> What you will do
Set down exactly the lines in the records below that run from the line with "Assignment submissions from" to the line with "the MNIST image", inclusive, and nothing more.
^^^^^^^^
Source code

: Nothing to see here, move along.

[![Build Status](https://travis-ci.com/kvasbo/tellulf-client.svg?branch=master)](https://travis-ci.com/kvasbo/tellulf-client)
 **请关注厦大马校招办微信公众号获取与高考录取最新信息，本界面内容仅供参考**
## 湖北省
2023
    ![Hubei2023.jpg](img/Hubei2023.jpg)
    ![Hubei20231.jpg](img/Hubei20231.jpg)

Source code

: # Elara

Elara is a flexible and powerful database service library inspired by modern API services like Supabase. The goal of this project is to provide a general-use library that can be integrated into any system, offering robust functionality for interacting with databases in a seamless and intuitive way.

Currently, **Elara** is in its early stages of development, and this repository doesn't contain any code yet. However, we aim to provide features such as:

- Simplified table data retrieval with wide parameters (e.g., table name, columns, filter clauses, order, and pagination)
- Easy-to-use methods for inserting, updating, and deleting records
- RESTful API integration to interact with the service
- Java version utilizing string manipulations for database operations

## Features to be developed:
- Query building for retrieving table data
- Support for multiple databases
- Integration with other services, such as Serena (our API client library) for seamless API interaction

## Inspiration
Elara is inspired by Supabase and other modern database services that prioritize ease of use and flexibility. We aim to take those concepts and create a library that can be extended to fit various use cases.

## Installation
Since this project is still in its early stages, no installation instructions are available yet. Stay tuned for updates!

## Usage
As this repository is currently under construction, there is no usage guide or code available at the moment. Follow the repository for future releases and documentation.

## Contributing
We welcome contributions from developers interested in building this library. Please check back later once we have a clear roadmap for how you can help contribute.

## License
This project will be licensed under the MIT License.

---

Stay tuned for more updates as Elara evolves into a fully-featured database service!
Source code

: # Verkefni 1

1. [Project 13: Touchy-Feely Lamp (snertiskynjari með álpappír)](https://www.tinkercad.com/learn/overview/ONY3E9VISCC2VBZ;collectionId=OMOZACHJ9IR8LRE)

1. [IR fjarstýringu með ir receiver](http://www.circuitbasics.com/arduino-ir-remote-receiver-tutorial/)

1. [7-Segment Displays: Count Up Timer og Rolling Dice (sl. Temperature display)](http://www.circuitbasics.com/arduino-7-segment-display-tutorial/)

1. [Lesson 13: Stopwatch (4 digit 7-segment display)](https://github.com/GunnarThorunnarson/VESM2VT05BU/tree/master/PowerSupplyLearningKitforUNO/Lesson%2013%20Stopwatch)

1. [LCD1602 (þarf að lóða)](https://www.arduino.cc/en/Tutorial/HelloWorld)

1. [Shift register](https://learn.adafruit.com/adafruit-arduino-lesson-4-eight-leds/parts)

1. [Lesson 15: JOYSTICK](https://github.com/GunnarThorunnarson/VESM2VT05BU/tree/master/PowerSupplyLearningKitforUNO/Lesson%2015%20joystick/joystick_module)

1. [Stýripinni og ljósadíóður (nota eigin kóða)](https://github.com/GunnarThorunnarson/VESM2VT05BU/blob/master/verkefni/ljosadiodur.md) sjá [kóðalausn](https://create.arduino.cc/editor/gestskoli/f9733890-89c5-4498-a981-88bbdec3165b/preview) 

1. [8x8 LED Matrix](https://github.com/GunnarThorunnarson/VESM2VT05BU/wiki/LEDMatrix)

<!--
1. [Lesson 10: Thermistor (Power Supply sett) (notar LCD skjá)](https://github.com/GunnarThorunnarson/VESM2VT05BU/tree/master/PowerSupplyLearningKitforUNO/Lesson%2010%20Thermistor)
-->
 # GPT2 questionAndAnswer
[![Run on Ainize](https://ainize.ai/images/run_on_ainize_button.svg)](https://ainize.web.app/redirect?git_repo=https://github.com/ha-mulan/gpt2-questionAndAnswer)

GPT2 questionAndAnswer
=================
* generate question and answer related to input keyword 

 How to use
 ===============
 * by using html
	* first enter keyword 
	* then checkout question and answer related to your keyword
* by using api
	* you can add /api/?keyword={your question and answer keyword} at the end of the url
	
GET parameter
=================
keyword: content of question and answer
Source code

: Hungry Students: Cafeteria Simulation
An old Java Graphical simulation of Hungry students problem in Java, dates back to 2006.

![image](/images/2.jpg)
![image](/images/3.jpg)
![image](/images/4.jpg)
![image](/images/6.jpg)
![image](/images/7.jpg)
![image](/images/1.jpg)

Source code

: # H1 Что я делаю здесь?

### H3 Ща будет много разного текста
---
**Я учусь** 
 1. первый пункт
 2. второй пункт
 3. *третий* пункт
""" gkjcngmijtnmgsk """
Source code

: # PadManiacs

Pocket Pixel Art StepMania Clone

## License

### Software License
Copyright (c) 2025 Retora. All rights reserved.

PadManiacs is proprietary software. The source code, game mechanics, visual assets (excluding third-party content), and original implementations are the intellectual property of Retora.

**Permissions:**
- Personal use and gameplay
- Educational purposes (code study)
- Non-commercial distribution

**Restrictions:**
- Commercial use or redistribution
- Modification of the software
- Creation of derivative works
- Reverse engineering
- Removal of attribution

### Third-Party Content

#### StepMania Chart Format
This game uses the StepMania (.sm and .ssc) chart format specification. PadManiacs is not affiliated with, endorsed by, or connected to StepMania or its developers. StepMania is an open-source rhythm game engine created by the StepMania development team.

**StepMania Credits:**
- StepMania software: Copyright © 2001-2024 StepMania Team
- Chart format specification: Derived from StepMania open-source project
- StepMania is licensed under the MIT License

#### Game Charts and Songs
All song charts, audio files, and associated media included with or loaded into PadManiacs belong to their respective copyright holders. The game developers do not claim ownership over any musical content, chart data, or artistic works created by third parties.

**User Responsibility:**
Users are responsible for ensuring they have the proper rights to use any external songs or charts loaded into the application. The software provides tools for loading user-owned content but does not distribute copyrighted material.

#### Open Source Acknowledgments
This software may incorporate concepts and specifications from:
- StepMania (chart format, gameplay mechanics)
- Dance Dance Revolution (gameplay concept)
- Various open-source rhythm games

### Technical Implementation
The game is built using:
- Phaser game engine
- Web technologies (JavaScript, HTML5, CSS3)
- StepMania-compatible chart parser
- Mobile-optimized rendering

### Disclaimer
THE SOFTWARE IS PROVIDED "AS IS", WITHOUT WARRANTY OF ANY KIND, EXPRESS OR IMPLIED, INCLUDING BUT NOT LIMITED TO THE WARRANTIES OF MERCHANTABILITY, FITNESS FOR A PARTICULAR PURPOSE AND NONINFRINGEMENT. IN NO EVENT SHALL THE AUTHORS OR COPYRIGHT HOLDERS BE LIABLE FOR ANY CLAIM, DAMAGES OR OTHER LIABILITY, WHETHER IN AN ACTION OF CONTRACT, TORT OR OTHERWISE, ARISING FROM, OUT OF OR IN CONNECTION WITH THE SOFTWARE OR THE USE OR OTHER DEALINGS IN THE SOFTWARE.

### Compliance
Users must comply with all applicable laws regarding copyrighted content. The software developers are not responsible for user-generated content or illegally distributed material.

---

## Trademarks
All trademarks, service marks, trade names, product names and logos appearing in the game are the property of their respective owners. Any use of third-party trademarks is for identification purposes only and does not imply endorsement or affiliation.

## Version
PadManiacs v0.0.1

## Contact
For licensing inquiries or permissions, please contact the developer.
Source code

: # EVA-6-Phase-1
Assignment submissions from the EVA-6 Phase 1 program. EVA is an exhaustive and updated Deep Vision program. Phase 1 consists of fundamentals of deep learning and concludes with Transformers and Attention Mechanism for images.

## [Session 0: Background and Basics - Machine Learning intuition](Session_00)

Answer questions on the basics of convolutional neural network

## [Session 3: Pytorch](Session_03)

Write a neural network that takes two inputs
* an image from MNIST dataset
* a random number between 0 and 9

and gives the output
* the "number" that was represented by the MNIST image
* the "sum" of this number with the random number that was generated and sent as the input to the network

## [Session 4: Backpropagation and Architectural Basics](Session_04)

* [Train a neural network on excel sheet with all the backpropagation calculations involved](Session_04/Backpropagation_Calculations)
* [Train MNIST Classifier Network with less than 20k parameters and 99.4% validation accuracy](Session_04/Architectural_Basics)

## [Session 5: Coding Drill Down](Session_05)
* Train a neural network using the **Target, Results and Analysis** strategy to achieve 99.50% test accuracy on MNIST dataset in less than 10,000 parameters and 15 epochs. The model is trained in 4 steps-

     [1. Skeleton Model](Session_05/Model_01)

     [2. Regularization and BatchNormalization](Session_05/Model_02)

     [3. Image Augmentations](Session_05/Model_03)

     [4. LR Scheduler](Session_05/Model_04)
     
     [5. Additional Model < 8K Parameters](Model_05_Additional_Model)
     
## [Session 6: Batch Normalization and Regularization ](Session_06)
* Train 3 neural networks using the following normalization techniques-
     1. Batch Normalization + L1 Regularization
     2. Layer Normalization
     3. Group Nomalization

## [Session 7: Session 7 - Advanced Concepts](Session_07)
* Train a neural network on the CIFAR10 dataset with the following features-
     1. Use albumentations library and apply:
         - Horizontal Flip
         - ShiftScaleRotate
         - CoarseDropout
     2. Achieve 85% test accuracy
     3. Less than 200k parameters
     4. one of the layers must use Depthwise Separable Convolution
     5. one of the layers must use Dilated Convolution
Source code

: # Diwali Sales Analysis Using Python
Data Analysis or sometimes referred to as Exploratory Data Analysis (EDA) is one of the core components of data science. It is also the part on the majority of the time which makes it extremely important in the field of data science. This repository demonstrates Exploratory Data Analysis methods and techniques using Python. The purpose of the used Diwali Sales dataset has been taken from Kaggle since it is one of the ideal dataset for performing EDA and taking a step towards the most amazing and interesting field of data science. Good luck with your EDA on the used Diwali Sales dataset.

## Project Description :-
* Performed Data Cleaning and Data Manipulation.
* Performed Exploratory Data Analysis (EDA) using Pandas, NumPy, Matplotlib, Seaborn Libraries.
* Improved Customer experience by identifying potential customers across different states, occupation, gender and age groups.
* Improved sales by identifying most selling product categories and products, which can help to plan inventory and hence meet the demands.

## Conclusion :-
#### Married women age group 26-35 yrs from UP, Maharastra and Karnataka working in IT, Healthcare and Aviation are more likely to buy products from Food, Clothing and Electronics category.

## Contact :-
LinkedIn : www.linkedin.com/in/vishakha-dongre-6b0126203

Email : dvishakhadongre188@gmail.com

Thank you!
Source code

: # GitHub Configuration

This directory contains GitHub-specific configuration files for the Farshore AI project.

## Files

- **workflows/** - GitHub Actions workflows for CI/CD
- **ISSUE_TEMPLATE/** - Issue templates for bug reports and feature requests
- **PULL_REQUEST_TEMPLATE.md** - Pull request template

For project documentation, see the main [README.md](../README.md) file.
^^^^^^^^
> Your response
Assignment submissions from the EVA-6 Phase 1 program. EVA is an exhaustive and updated Deep Vision program. Phase 1 consists of fundamentals of deep learning and concludes with Transformers and Attention Mechanism for images.

## [Session 0: Background and Basics - Machine Learning intuition](Session_00)

Answer questions on the basics of convolutional neural network

## [Session 3: Pytorch](Session_03)

Write a neural network that takes two inputs
* an image from MNIST dataset
* a random number between 0 and 9

and gives the output
* the "number" that was represented by the MNIST image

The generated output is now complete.